Data shown:

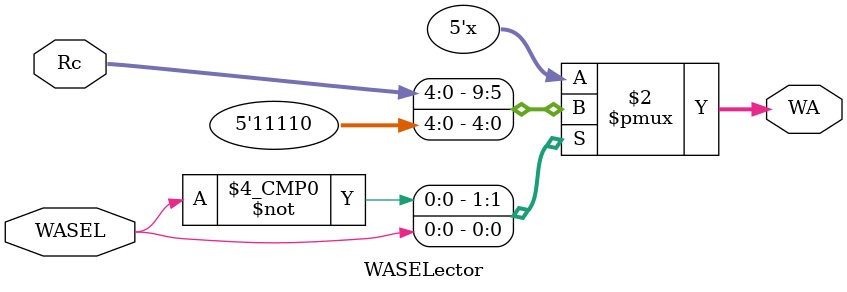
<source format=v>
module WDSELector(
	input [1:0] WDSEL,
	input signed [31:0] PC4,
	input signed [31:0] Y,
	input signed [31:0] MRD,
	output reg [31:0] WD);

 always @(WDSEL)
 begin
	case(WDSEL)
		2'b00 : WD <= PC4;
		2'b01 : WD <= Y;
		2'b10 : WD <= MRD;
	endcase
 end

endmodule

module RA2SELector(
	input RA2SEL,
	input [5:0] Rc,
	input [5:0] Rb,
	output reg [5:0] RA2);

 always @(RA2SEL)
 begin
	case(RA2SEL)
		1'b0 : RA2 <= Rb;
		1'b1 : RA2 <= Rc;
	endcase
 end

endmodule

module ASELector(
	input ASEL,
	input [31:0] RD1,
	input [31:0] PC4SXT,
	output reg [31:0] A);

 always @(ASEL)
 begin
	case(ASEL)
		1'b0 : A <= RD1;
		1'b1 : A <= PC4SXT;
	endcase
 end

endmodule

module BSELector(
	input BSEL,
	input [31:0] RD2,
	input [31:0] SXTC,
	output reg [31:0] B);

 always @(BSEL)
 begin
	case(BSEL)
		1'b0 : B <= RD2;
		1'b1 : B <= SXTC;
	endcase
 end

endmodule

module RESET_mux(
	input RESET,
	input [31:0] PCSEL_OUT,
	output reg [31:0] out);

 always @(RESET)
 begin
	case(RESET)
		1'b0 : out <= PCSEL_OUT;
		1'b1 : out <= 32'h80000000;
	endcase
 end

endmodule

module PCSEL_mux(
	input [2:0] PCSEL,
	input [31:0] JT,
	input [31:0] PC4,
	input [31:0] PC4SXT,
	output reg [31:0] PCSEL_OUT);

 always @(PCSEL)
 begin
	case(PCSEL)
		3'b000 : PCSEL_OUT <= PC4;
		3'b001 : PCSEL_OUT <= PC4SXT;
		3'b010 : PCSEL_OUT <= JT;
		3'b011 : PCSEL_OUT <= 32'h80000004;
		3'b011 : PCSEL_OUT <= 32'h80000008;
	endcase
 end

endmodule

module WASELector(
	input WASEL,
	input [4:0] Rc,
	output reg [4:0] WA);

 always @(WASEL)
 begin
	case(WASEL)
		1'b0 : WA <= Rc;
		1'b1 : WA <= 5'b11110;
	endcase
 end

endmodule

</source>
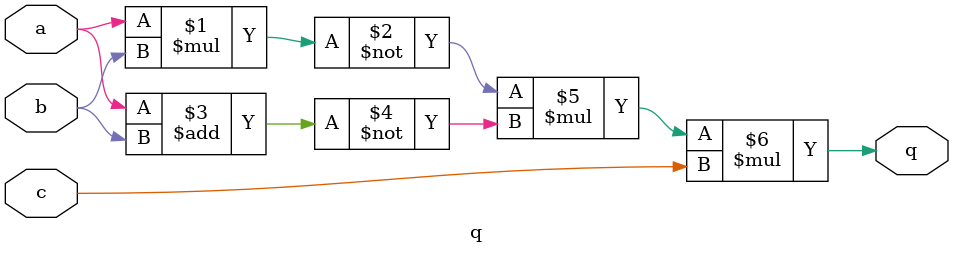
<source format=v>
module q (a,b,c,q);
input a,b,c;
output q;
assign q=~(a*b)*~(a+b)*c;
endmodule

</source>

Aim of the exercise:
Write out all of the records above. Keep them exact and leave out the pictures.

Answer to this exercise:
<source format=v>
module WDSELector(
	input [1:0] WDSEL,
	input signed [31:0] PC4,
	input signed [31:0] Y,
	input signed [31:0] MRD,
	output reg [31:0] WD);

 always @(WDSEL)
 begin
	case(WDSEL)
		2'b00 : WD <= PC4;
		2'b01 : WD <= Y;
		2'b10 : WD <= MRD;
	endcase
 end

endmodule

module RA2SELector(
	input RA2SEL,
	input [5:0] Rc,
	input [5:0] Rb,
	output reg [5:0] RA2);

 always @(RA2SEL)
 begin
	case(RA2SEL)
		1'b0 : RA2 <= Rb;
		1'b1 : RA2 <= Rc;
	endcase
 end

endmodule

module ASELector(
	input ASEL,
	input [31:0] RD1,
	input [31:0] PC4SXT,
	output reg [31:0] A);

 always @(ASEL)
 begin
	case(ASEL)
		1'b0 : A <= RD1;
		1'b1 : A <= PC4SXT;
	endcase
 end

endmodule

module BSELector(
	input BSEL,
	input [31:0] RD2,
	input [31:0] SXTC,
	output reg [31:0] B);

 always @(BSEL)
 begin
	case(BSEL)
		1'b0 : B <= RD2;
		1'b1 : B <= SXTC;
	endcase
 end

endmodule

module RESET_mux(
	input RESET,
	input [31:0] PCSEL_OUT,
	output reg [31:0] out);

 always @(RESET)
 begin
	case(RESET)
		1'b0 : out <= PCSEL_OUT;
		1'b1 : out <= 32'h80000000;
	endcase
 end

endmodule

module PCSEL_mux(
	input [2:0] PCSEL,
	input [31:0] JT,
	input [31:0] PC4,
	input [31:0] PC4SXT,
	output reg [31:0] PCSEL_OUT);

 always @(PCSEL)
 begin
	case(PCSEL)
		3'b000 : PCSEL_OUT <= PC4;
		3'b001 : PCSEL_OUT <= PC4SXT;
		3'b010 : PCSEL_OUT <= JT;
		3'b011 : PCSEL_OUT <= 32'h80000004;
		3'b011 : PCSEL_OUT <= 32'h80000008;
	endcase
 end

endmodule

module WASELector(
	input WASEL,
	input [4:0] Rc,
	output reg [4:0] WA);

 always @(WASEL)
 begin
	case(WASEL)
		1'b0 : WA <= Rc;
		1'b1 : WA <= 5'b11110;
	endcase
 end

endmodule

</source>
<source format=v>
module q (a,b,c,q);
input a,b,c;
output q;
assign q=~(a*b)*~(a+b)*c;
endmodule

</source>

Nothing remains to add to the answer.